_PROBLEM REQUIREMENTS_:
All entries must be extracted exactly, with nothing added or dropped.

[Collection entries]
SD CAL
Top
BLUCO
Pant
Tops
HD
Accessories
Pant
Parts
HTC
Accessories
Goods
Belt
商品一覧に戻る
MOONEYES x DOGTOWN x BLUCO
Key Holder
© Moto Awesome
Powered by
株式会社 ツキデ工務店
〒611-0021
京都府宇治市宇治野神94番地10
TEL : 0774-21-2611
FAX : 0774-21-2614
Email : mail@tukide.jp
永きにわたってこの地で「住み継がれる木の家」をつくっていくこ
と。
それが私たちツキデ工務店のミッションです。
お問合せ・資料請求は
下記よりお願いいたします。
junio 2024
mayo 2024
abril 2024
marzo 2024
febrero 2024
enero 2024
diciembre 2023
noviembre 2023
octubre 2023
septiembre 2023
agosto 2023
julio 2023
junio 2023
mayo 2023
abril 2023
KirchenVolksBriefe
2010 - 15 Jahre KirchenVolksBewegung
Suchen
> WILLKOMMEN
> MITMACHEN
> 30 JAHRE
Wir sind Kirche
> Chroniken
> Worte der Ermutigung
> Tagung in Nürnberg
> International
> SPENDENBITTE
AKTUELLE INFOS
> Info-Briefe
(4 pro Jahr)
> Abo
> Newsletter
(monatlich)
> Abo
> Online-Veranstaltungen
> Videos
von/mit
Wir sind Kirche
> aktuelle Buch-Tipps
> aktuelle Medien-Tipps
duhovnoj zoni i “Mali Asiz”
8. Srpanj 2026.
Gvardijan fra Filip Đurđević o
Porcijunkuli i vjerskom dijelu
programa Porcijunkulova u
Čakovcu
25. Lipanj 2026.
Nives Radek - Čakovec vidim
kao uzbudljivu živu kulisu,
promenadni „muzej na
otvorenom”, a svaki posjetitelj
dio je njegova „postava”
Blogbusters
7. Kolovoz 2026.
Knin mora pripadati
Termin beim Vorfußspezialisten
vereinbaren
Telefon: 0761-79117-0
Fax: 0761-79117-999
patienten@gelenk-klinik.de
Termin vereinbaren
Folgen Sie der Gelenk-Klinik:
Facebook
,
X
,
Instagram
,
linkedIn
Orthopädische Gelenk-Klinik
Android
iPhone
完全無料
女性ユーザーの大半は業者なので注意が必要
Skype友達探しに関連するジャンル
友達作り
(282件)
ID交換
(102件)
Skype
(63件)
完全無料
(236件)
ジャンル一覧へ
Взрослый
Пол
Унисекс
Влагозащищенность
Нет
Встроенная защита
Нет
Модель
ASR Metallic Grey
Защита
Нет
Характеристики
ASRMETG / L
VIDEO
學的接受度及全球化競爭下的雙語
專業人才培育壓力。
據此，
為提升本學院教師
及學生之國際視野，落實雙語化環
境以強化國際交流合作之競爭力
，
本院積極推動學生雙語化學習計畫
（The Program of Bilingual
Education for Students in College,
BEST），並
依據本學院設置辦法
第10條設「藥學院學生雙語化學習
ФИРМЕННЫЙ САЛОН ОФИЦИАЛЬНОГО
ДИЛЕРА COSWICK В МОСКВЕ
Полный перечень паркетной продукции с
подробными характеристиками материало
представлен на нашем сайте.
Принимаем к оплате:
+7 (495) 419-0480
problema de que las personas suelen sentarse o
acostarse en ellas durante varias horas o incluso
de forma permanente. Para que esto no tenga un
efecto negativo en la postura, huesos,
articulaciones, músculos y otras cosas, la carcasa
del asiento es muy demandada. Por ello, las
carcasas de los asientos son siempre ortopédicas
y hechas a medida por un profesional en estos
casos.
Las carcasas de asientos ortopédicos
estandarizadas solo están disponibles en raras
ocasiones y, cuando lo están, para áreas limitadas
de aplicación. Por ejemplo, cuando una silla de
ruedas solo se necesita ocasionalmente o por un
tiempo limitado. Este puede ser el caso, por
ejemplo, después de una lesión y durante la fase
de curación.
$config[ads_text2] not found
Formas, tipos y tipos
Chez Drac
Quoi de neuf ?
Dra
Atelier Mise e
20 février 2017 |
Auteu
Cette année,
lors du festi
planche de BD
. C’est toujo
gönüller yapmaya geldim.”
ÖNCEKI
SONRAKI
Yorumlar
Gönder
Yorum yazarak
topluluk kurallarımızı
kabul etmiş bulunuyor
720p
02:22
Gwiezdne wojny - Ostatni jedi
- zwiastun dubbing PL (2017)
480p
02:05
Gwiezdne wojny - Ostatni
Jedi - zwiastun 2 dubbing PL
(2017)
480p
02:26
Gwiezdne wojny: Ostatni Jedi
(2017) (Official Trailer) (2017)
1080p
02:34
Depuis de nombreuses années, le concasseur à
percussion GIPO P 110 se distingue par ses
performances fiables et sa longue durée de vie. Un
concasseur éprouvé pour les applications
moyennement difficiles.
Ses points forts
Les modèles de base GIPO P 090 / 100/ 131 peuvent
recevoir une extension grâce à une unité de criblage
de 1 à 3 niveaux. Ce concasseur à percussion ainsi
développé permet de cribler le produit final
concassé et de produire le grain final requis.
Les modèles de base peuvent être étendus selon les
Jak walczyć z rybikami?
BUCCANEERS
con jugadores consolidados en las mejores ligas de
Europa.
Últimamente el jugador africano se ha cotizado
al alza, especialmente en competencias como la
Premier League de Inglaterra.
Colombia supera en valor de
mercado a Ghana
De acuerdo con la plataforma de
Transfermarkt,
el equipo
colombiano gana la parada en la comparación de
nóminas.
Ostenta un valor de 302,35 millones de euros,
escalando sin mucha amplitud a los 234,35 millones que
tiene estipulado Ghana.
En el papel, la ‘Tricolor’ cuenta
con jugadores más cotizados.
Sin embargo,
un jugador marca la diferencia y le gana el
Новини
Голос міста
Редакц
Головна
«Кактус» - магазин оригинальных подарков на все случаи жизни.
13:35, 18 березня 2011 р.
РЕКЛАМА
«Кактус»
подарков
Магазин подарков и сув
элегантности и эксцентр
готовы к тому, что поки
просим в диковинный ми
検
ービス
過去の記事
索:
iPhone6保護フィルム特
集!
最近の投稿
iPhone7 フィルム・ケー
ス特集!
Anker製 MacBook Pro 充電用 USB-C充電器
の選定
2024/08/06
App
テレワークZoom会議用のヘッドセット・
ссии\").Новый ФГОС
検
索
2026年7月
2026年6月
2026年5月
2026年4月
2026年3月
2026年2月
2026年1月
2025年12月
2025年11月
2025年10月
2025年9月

_FINISHED TASK_:
SD CAL
Top
BLUCO
Pant
Tops
HD
Accessories
Pant
Parts
HTC
Accessories
Goods
Belt
商品一覧に戻る
MOONEYES x DOGTOWN x BLUCO
Key Holder
© Moto Awesome
Powered by
株式会社 ツキデ工務店
〒611-0021
京都府宇治市宇治野神94番地10
TEL : 0774-21-2611
FAX : 0774-21-2614
Email : mail@tukide.jp
永きにわたってこの地で「住み継がれる木の家」をつくっていくこ
と。
それが私たちツキデ工務店のミッションです。
お問合せ・資料請求は
下記よりお願いいたします。
junio 2024
mayo 2024
abril 2024
marzo 2024
febrero 2024
enero 2024
diciembre 2023
noviembre 2023
octubre 2023
septiembre 2023
agosto 2023
julio 2023
junio 2023
mayo 2023
abril 2023
KirchenVolksBriefe
2010 - 15 Jahre KirchenVolksBewegung
Suchen
> WILLKOMMEN
> MITMACHEN
> 30 JAHRE
Wir sind Kirche
> Chroniken
> Worte der Ermutigung
> Tagung in Nürnberg
> International
> SPENDENBITTE
AKTUELLE INFOS
> Info-Briefe
(4 pro Jahr)
> Abo
> Newsletter
(monatlich)
> Abo
> Online-Veranstaltungen
> Videos
von/mit
Wir sind Kirche
> aktuelle Buch-Tipps
> aktuelle Medien-Tipps
duhovnoj zoni i “Mali Asiz”
8. Srpanj 2026.
Gvardijan fra Filip Đurđević o
Porcijunkuli i vjerskom dijelu
programa Porcijunkulova u
Čakovcu
25. Lipanj 2026.
Nives Radek - Čakovec vidim
kao uzbudljivu živu kulisu,
promenadni „muzej na
otvorenom”, a svaki posjetitelj
dio je njegova „postava”
Blogbusters
7. Kolovoz 2026.
Knin mora pripadati
Termin beim Vorfußspezialisten
vereinbaren
Telefon: 0761-79117-0
Fax: 0761-79117-999
patienten@gelenk-klinik.de
Termin vereinbaren
Folgen Sie der Gelenk-Klinik:
Facebook
,
X
,
Instagram
,
linkedIn
Orthopädische Gelenk-Klinik
Android
iPhone
完全無料
女性ユーザーの大半は業者なので注意が必要
Skype友達探しに関連するジャンル
友達作り
(282件)
ID交換
(102件)
Skype
(63件)
完全無料
(236件)
ジャンル一覧へ
Взрослый
Пол
Унисекс
Влагозащищенность
Нет
Встроенная защита
Нет
Модель
ASR Metallic Grey
Защита
Нет
Характеристики
ASRMETG / L
VIDEO
學的接受度及全球化競爭下的雙語
專業人才培育壓力。
據此，
為提升本學院教師
及學生之國際視野，落實雙語化環
境以強化國際交流合作之競爭力
，
本院積極推動學生雙語化學習計畫
（The Program of Bilingual
Education for Students in College,
BEST），並
依據本學院設置辦法
第10條設「藥學院學生雙語化學習
ФИРМЕННЫЙ САЛОН ОФИЦИАЛЬНОГО
ДИЛЕРА COSWICK В МОСКВЕ
Полный перечень паркетной продукции с
подробными характеристиками материало
представлен на нашем сайте.
Принимаем к оплате:
+7 (495) 419-0480
problema de que las personas suelen sentarse o
acostarse en ellas durante varias horas o incluso
de forma permanente. Para que esto no tenga un
efecto negativo en la postura, huesos,
articulaciones, músculos y otras cosas, la carcasa
del asiento es muy demandada. Por ello, las
carcasas de los asientos son siempre ortopédicas
y hechas a medida por un profesional en estos
casos.
Las carcasas de asientos ortopédicos
estandarizadas solo están disponibles en raras
ocasiones y, cuando lo están, para áreas limitadas
de aplicación. Por ejemplo, cuando una silla de
ruedas solo se necesita ocasionalmente o por un
tiempo limitado. Este puede ser el caso, por
ejemplo, después de una lesión y durante la fase
de curación.
$config[ads_text2] not found
Formas, tipos y tipos
Chez Drac
Quoi de neuf ?
Dra
Atelier Mise e
20 février 2017 |
Auteu
Cette année,
lors du festi
planche de BD
. C’est toujo
gönüller yapmaya geldim.”
ÖNCEKI
SONRAKI
Yorumlar
Gönder
Yorum yazarak
topluluk kurallarımızı
kabul etmiş bulunuyor
720p
02:22
Gwiezdne wojny - Ostatni jedi
- zwiastun dubbing PL (2017)
480p
02:05
Gwiezdne wojny - Ostatni
Jedi - zwiastun 2 dubbing PL
(2017)
480p
02:26
Gwiezdne wojny: Ostatni Jedi
(2017) (Official Trailer) (2017)
1080p
02:34
Depuis de nombreuses années, le concasseur à
percussion GIPO P 110 se distingue par ses
performances fiables et sa longue durée de vie. Un
concasseur éprouvé pour les applications
moyennement difficiles.
Ses points forts
Les modèles de base GIPO P 090 / 100/ 131 peuvent
recevoir une extension grâce à une unité de criblage
de 1 à 3 niveaux. Ce concasseur à percussion ainsi
développé permet de cribler le produit final
concassé et de produire le grain final requis.
Les modèles de base peuvent être étendus selon les
Jak walczyć z rybikami?
BUCCANEERS
con jugadores consolidados en las mejores ligas de
Europa.
Últimamente el jugador africano se ha cotizado
al alza, especialmente en competencias como la
Premier League de Inglaterra.
Colombia supera en valor de
mercado a Ghana
De acuerdo con la plataforma de
Transfermarkt,
el equipo
colombiano gana la parada en la comparación de
nóminas.
Ostenta un valor de 302,35 millones de euros,
escalando sin mucha amplitud a los 234,35 millones que
tiene estipulado Ghana.
En el papel, la ‘Tricolor’ cuenta
con jugadores más cotizados.
Sin embargo,
un jugador marca la diferencia y le gana el
Новини
Голос міста
Редакц
Головна
«Кактус» - магазин оригинальных подарков на все случаи жизни.
13:35, 18 березня 2011 р.
РЕКЛАМА
«Кактус»
подарков
Магазин подарков и сув
элегантности и эксцентр
готовы к тому, что поки
просим в диковинный ми
検
ービス
過去の記事
索:
iPhone6保護フィルム特
集!
最近の投稿
iPhone7 フィルム・ケー
ス特集!
Anker製 MacBook Pro 充電用 USB-C充電器
の選定
2024/08/06
App
テレワークZoom会議用のヘッドセット・
ссии\").Новый ФГОС
検
索
2026年7月
2026年6月
2026年5月
2026年4月
2026年3月
2026年2月
2026年1月
2025年12月
2025年11月
2025年10月
2025年9月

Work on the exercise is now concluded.